TASIKMALAYA, NewsTasikmalaya.com — Jenazah pria yang menjadi korban penganiayaan berat hingga tewas oleh tetangganya di Desa Karangjaya, Kecamatan Karangjaya, Kabupaten Tasikmalaya, tiba di Kamar Mayat RSUD dr. Soekardjo Kota Tasikmalaya pada Rabu (19/8/2026) siang sekira pukul 12.45 WIB.
Jasad korban dievakuasi langsung dari lokasi kejadian di Kampung Ciaren menggunakan armada ambulans RSUD dr. Soekardjo, sebelum akhirnya dipindahkan ke ruang tindakan oleh petugas kamar jenazah.
Petugas Kamar Mayat RSUD dr. Soekardjo, Dona Dermawan, yang terlibat langsung dalam proses evakuasi mengonfirmasi kedatangan jasad korban yang masih berada dalam kantong jenazah.
"Kami melakukan evakuasi jenazah ini langsung dari Karangjaya. Kondisi jenazah saat tiba masih di dalam kantong mayat," ujar Dona di RSUD dr. Soekardjo, Rabu (19/8/2026) siang.
Saat ditanya mengenai kondisi luka fisik pada tubuh korban, Dona enggan merinci lebih jauh karena hal tersebut merupakan ranah tim medis Inafis dan kepolisian.
"Kalau luka memang ada, tetapi kami tidak bisa menyampaikan secara detail karena itu sepenuhnya kewenangan pihak kepolisian," tambah Dona.
Pelaku Diamankan, Motif Masih Didalami Polisi
Sebelumnya, warga Kampung Ciaren, RT 10 RW 10, Desa Karangjaya, digegerkan oleh insiden pembunuhan yang terjadi di area kebun singkong pada Rabu (19/8/2026) pagi. Korban dilaporkan mengembuskan napas terakhir usai mengalami luka sabetan senjata tajam.

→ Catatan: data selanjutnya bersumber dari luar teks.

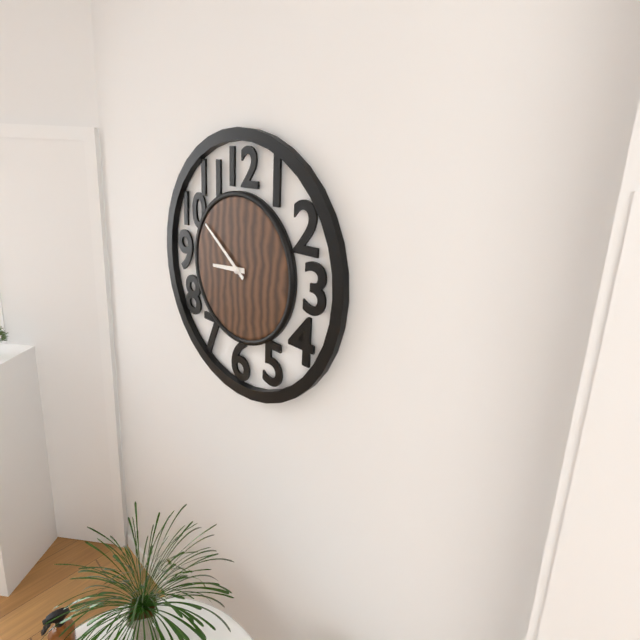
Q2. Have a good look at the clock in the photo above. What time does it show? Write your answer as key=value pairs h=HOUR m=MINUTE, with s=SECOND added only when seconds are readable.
h=8 m=51
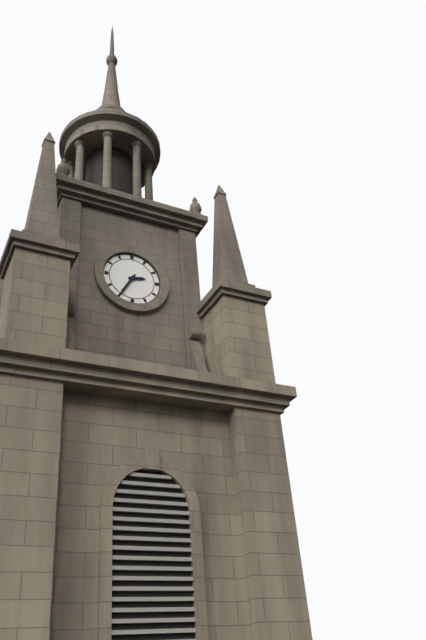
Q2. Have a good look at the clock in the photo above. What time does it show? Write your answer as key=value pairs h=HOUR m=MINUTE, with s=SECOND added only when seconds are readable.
h=2 m=35
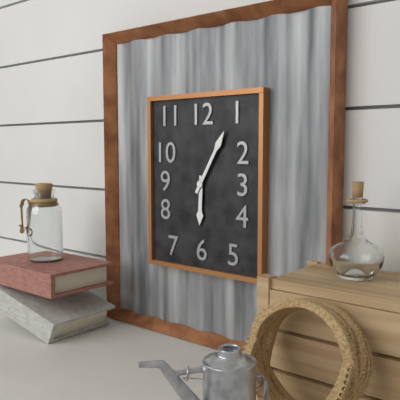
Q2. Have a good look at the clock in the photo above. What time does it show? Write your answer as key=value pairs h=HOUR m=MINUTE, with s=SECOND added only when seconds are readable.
h=6 m=5
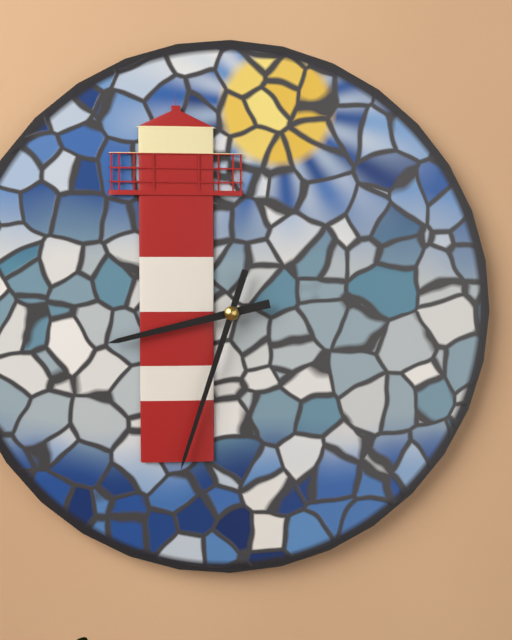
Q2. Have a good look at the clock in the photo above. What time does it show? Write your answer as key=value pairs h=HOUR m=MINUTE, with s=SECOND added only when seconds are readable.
h=8 m=33
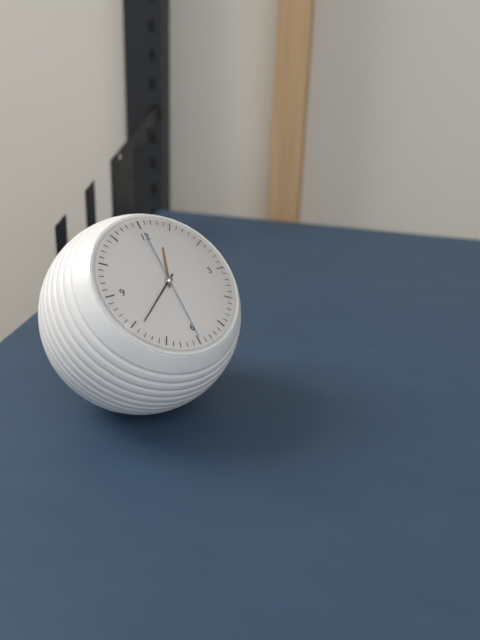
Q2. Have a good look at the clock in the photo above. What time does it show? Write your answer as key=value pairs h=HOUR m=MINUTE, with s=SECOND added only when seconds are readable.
h=12 m=39 s=30
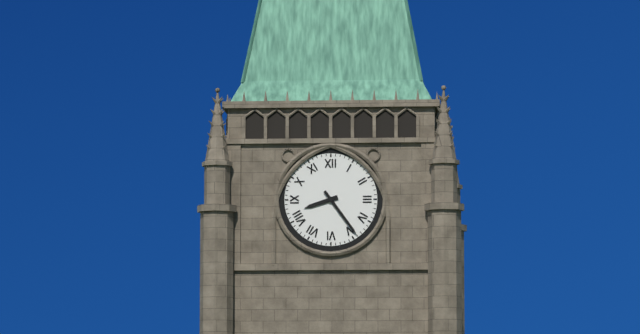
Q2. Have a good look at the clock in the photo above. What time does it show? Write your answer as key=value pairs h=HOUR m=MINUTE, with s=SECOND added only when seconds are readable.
h=8 m=24
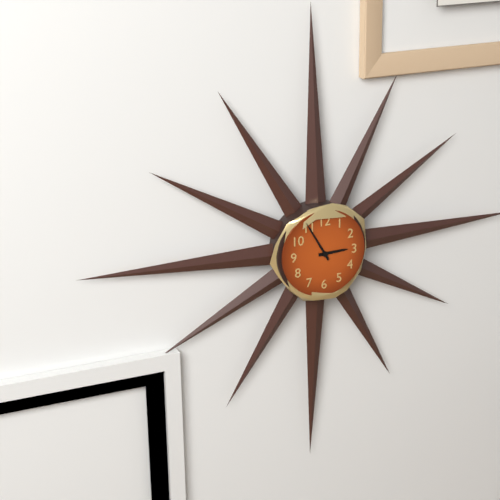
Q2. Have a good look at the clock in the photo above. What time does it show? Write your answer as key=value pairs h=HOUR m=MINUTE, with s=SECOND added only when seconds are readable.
h=2 m=55
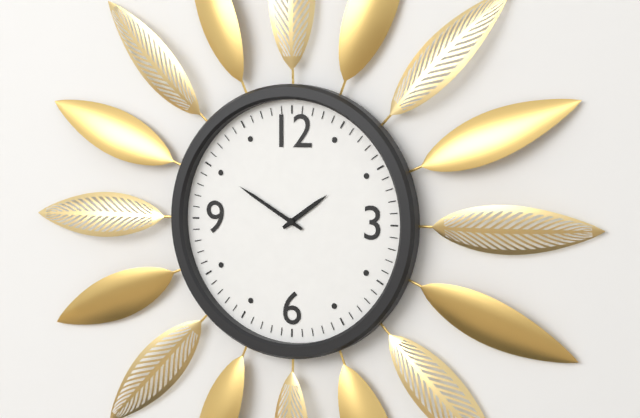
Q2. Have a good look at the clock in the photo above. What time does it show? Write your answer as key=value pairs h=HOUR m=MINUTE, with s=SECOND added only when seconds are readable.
h=1 m=50
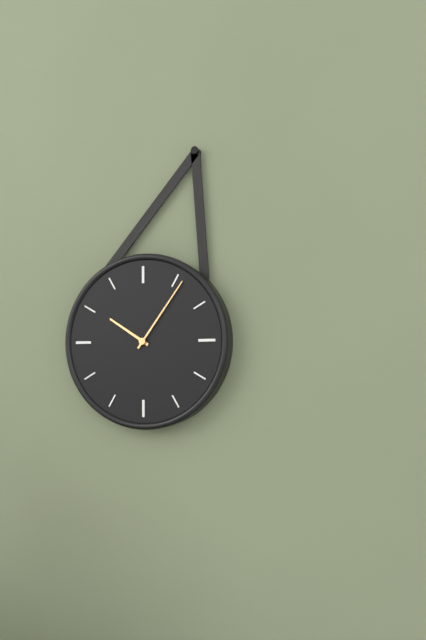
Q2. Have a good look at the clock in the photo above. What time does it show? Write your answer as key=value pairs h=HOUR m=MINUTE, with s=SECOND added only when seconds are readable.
h=10 m=6
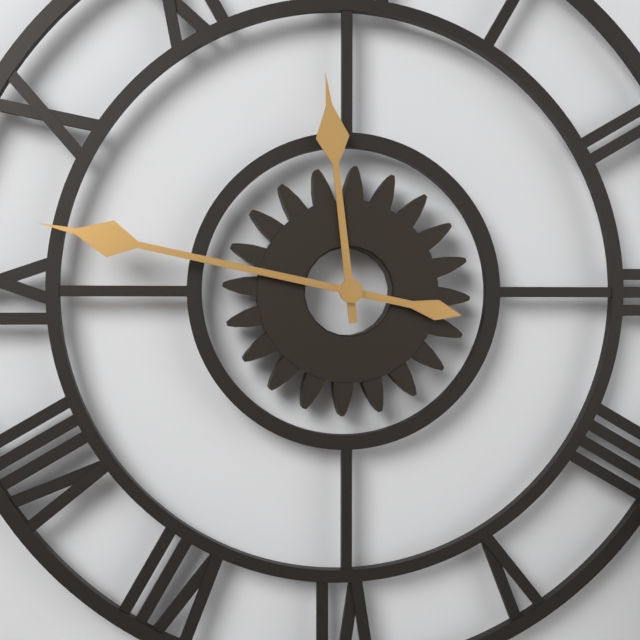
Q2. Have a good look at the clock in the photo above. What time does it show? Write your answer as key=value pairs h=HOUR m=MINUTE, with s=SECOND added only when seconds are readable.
h=11 m=47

Petugas dari Tim Inafis Satreskrim Polres Tasikmalaya Kota bersama personel Polsek Karangjaya telah menggelar olah Tempat Kejadian Perkara (TKP), memasang garis polisi, serta menghimpun keterangan dari para saksi di lokasi.
Terduga pelaku yang merupakan tetangga dekat korban sudah berhasil diamankan oleh aparat kepolisian dan langsung dibawa ke Mapolres Tasikmalaya Kota untuk menjalani pemeriksaan intensif.
Hingga berita ini diturunkan, jajaran Satreskrim Polres Tasikmalaya Kota masih melakukan pendalaman terkait motif serta kronologi lengkap insiden berdarah tersebut. Pihak kepolisian mengimbau masyarakat untuk tetap tenang dan menyerahkan sepenuhnya proses hukum kepada aparat penegak hukum.